The song begins with an ode to tape hiss. It only gets better from there.
"Heart It Races" is an homage to analog. Who knows what they actually used to record this song. It doesn’t matter to me. I’m more interested in the effect than the machine, but that’s just me and also totally off topic. What I’m trying to say is that when people say they like vinyl better because it’s "warmer," this is the song they should play to prove their point (I have never heard this song on vinyl). This song has a million melodies lines that somehow never collide. The bass slinks by a chirping guitar line while the background vocals peek in just to get a word in. The lead vocals sound more like the voice in my head than someone singing to me.
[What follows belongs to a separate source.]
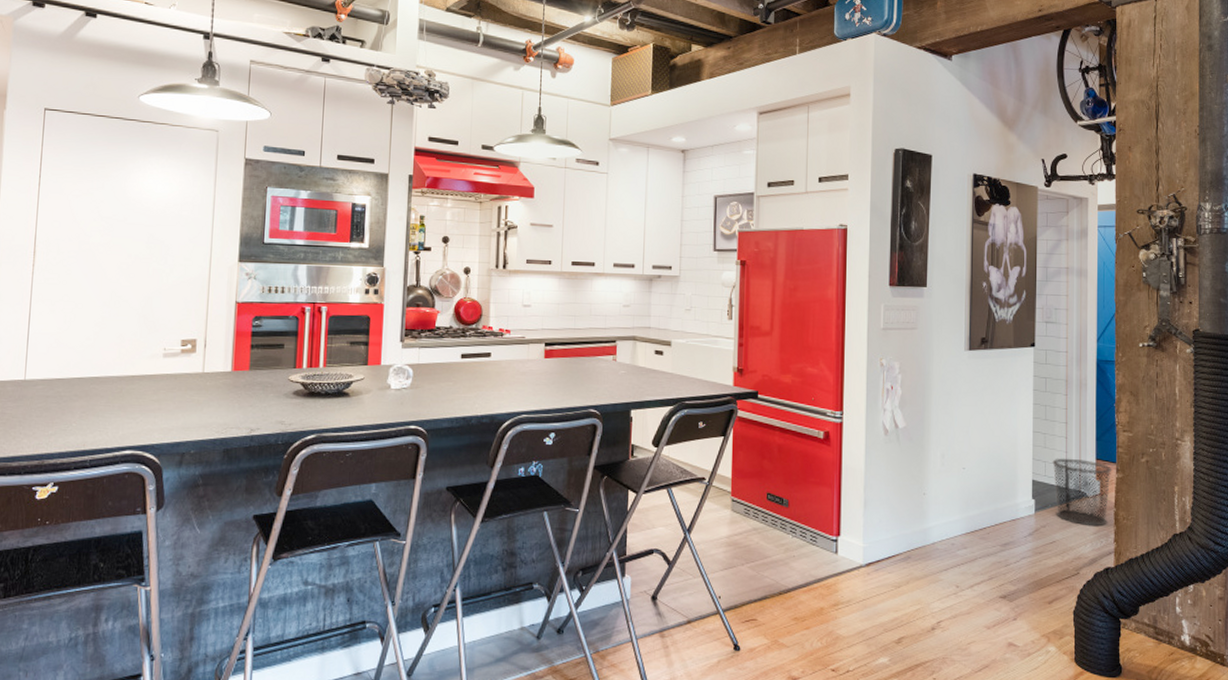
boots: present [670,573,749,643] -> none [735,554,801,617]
This song came out when I was in college. Maybe I love it a little too much because of that. I think most of us hold the songs that soundtracked our college years a little closer than the rest. They’re a little dearer. If you’re lucky like me those years were golden, and even what seemed like tragedy at the time has a halo around it now. Beyond the sentimentality, “Heart It Races” encapsulates a lot of what was great about mid-aughts indie rock. It’s somehow danceable, thoughtful, nostalgic and completely indecipherable at the same time.
Seriously, what is this song about? I have narrowed it down to two things (possibly one): “Heart” and “It.” Maybe the “Heart” is the “It.” Whatever “It” is has been bought, stirred, thrown out of a window, and sold to a man (who is also later thrown out of a window). Meanwhile we’re apparently too busy staring at our shoes to notice. Oh and by the way you’re looking suspiciously tan, and you’ve got legs that look like either “splinters” or “spiders.” All the while, the “Heart it Races.”
This song is either a bunch of nonsense that rhymes and sounds cool, or there is something to be learned about nostalgia, memory, and the passage of time and perhaps the inevitability of death. I suspect it is a combination of the two.
At 1:40 into the song, the backing vocals come in during the bridge and sing either “Heart it races alone" or "Heart it races along." I can’t tell which it is, it might be both alternating. I have concluded that the obfuscation is deliberate. The song wants me to choose: either the heart races "alone" and the song is nonsense, or the heart races "along" and I’m meant to follow a meaning. Or, it is both.
At this point I could draw a larger connection to how we must make this same choice in the way we live our lives—either they’re nothing or they’re everything. Or I could not.
I don’t know. I guess I’ll listen to it again.